Stare at the wall hanging your roommate chose for the kitchen: There is no certainty. There is only adventure. Realize that your life is too full of certainty. Admit that you’re bored with your new position at work. Accept that your closest friends have moved on to new cities, new jobs, new boyfriends, new lives. Commit to leaving this town.
Savor the boozy mixers and opening nights and potluck dinners that have come to define your life. Taste everything like its new, like it’s the last time. Spend a year saying yes to everything. Learn that you do not always need to say yes. But this time, maybe you should.
Love like you know what you’re doing. Fall for the wrong person. Live in that mess until you can’t take it anymore. Pick yourself up and try again. And again, and again. Make up for lost time. Learn what you don’t like. Be surprised by what you do. Kiss a stranger on a crowded dancefloor and enjoy it.
Launch a crowd-sourcing campaign because that’s how your generation knows to fund a big volunteer adventure. See just how generous people can be. See what can happen when you ask for help.

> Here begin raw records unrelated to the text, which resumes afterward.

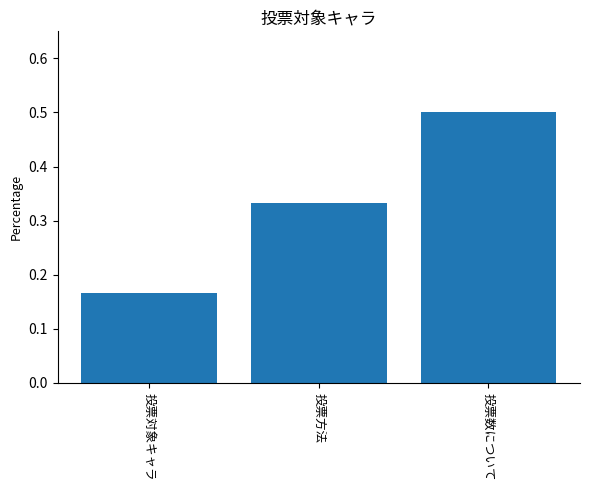

True or false: the data shows 0.1 at 投票対象キャラ.

False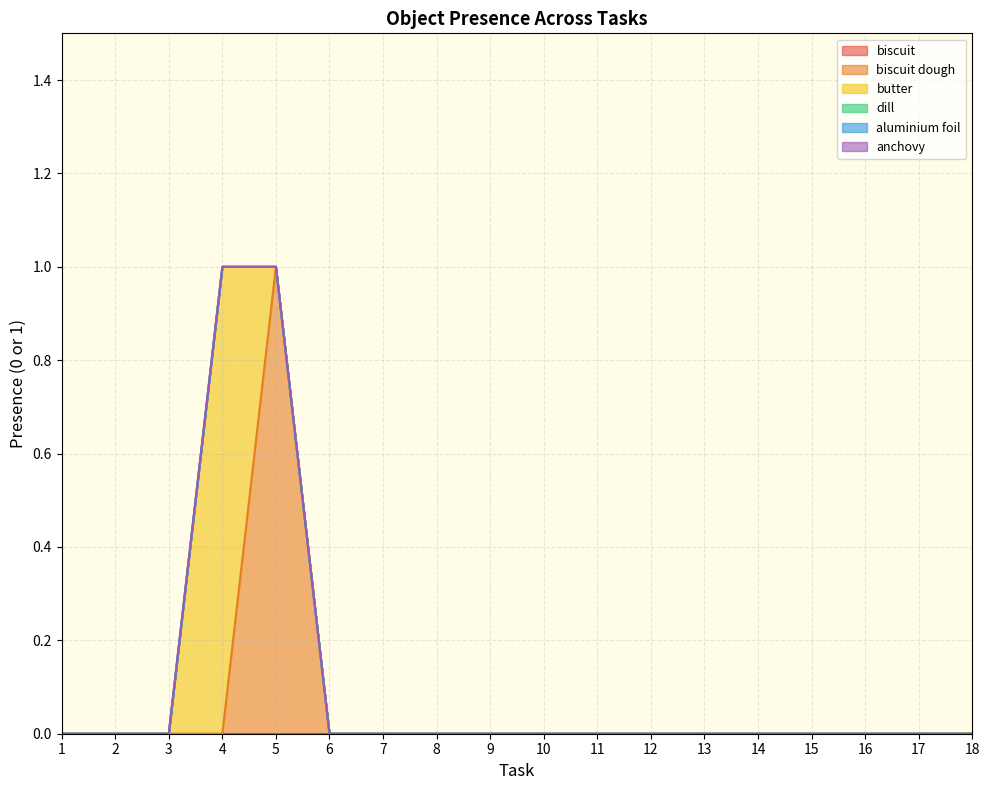

At which category is the sum across all series the highest?

4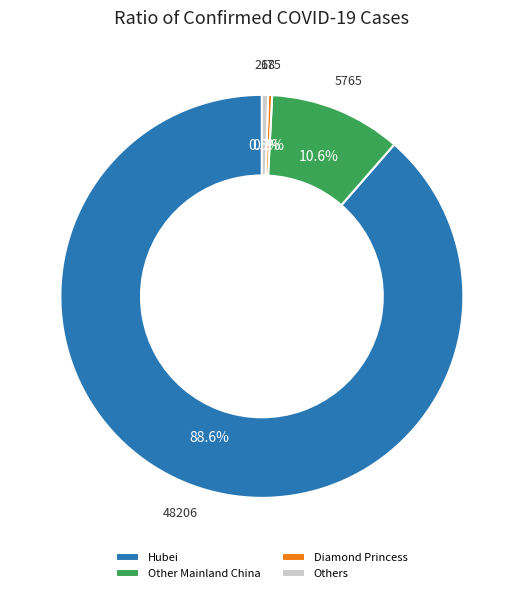

Which category has the biggest portion of the pie?

Hubei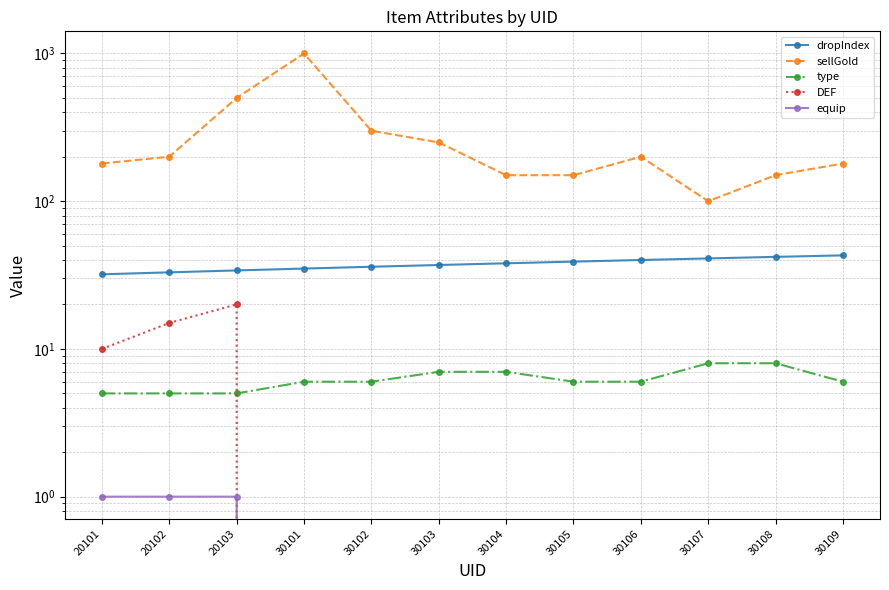

True or false: sellGold and type cross at least once.

False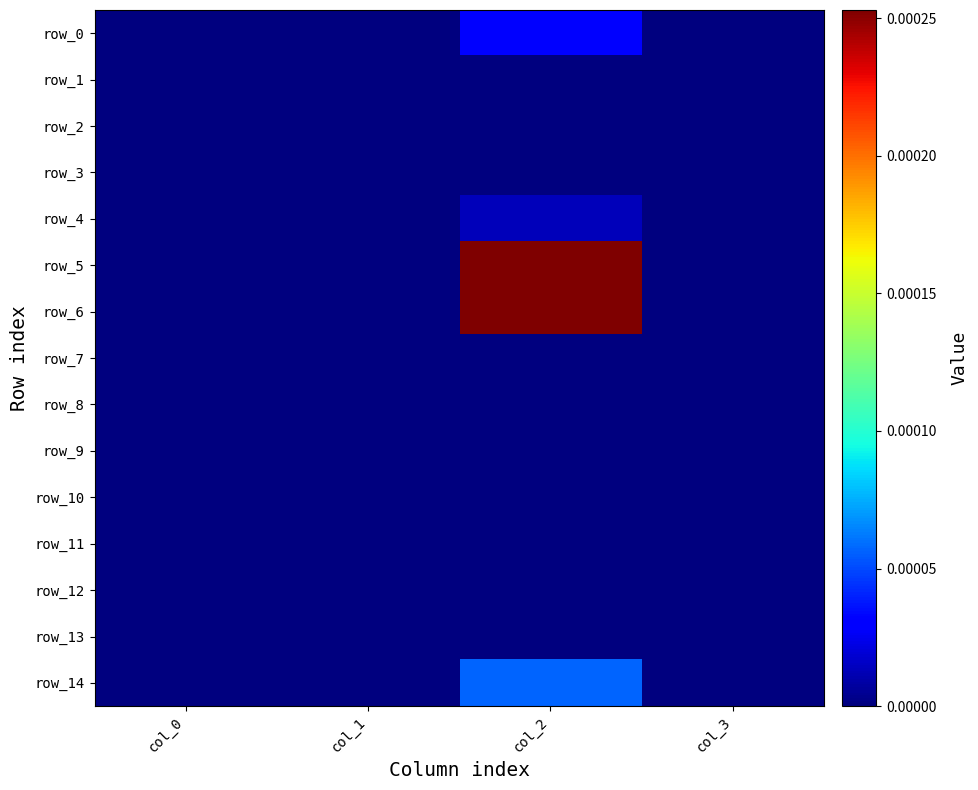

Which category has the highest value in the row_5 series?

col_2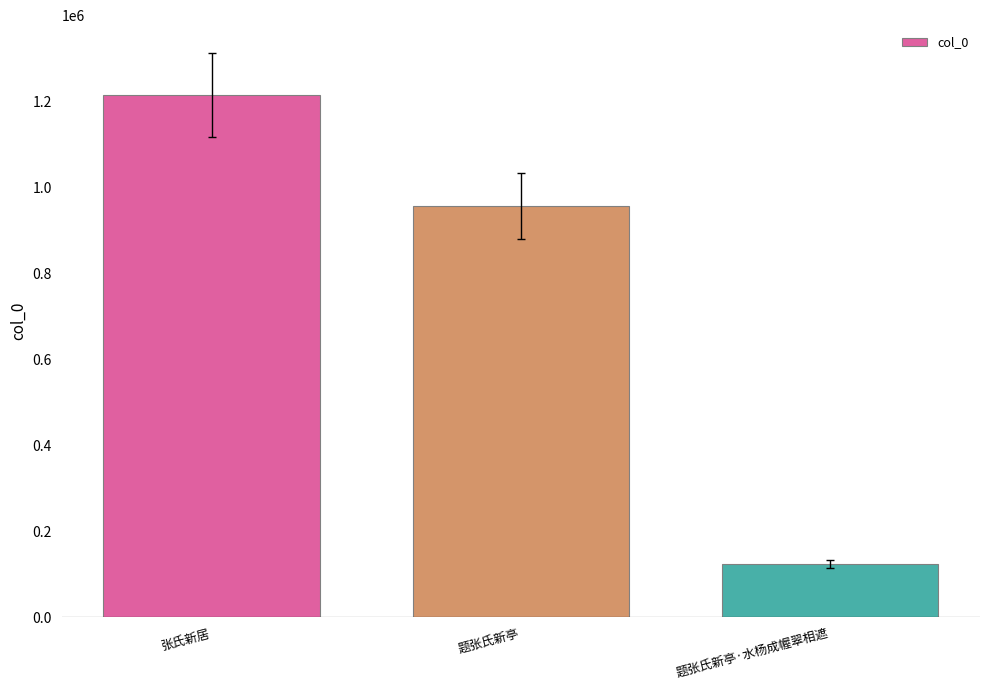

Rank the categories by value from highest to lowest.

张氏新居, 题张氏新亭, 题张氏新亭·水杨成幄翠相遮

Fight with your family – who think you need direction – over sweet tea and biscuits and gravy. Answer the questions your father wrote out on a paper napkin in the car so he wouldn’t forget to ask them. Know that all of this is done out of love and care and worry. Be thankful for their support in the end. Pass the sweet potato casserole.
Surf on friend’s couches for a month. Return to your old place every few days to repack necessities from larger suitcases that hold what’s left of your possessions. Stop and look at the wall hanging in the kitchen on your way out. Giggle with your friend until you both fall asleep. Watch more television than you should because American Horror Story really is that good. Realize the value of a good futon. Burst with gratitude for these friends, and start to question why you’re leaving.

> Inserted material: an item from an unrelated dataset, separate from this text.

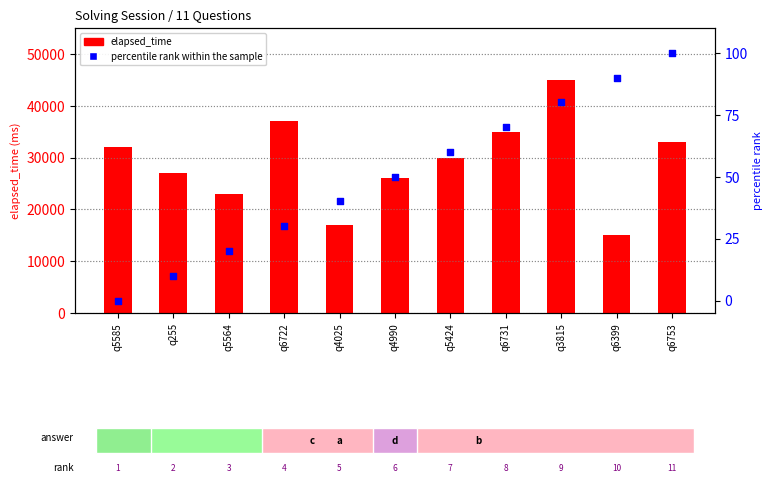

At how many categories does at least one series exceed 6986?

11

Get that visa at all costs. Go to the doctor for a chest X-ray. Buy health insurance for the first time (traveler’s edition). Learn how to use money orders. Go to the FBI offices to get fingerprint cards. Take them to the police station for fingerprinting. Send the cards to a place in California that will expedite them through the FBI reporting office and then send you back a letter confirming what you already know: that you do not, in fact, have a criminal record. Think about how dumb this all is. Claim the hysteria.
Schedule dates with your remaining friends and mentors. Eat. Drink. Dance your ass off.

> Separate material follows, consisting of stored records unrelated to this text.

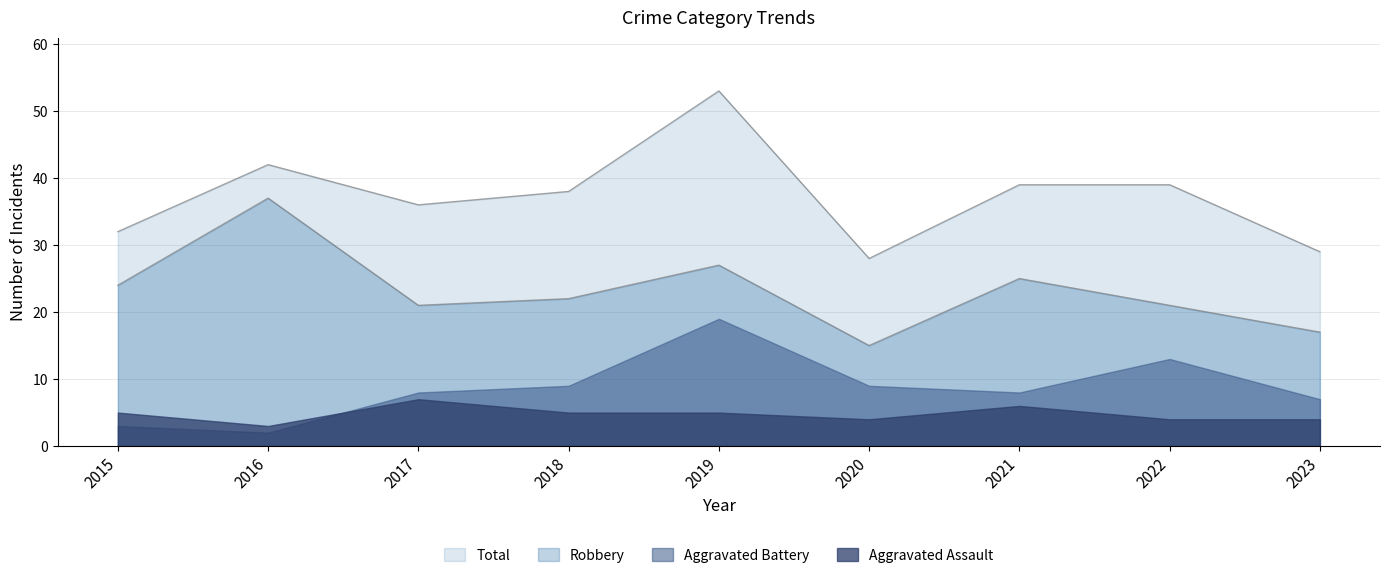

True or false: Robbery has a value of 9 at 2020.

False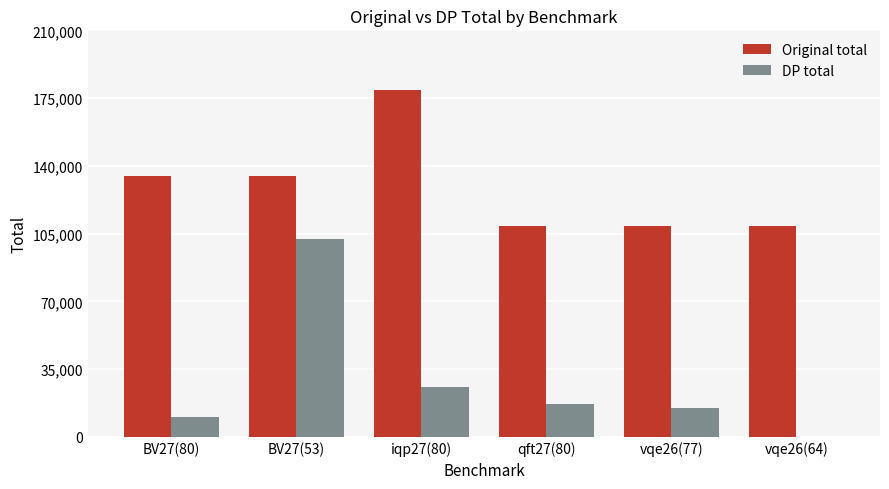

What is the sum of all Original total values?

775994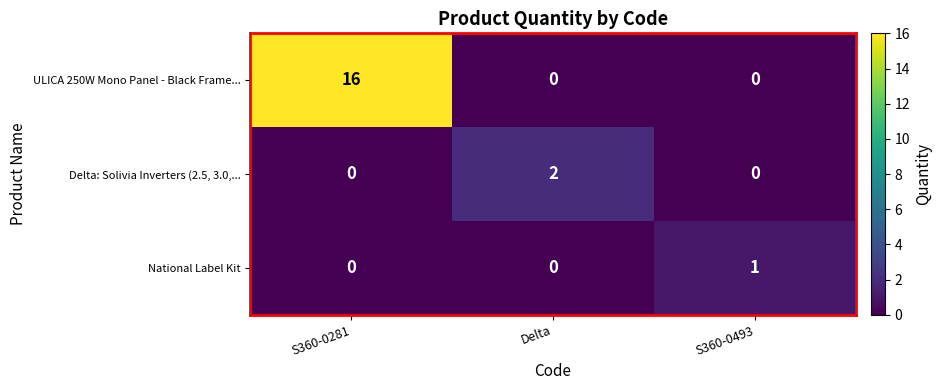

What is the average value of the ULICA 250W Mono Panel - Black Frame... series?

5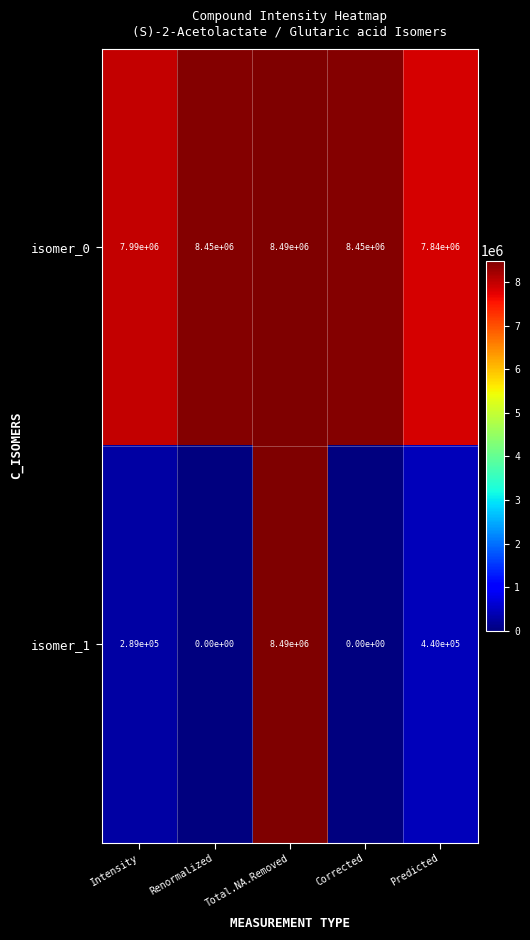

How many categories are shown in the chart?

5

Write a list of the hundreds of people you met during almost six years living in this town. Read the list out loud. Realize what each of them taught you, gave you, shared with you. Be overwhelmed. Cry as needed.
Zip up the suitcases that hold everything you will own for the next six months (maybe longer). Look like a complete dork trying to get situated on the train. Make a whirlwind through New York saying the final goodbyes. Get on that plane. Try to relax the knot in your stomach. Stare out the window as the so-called center of the universe shrinks out of sight. Fly into the openness.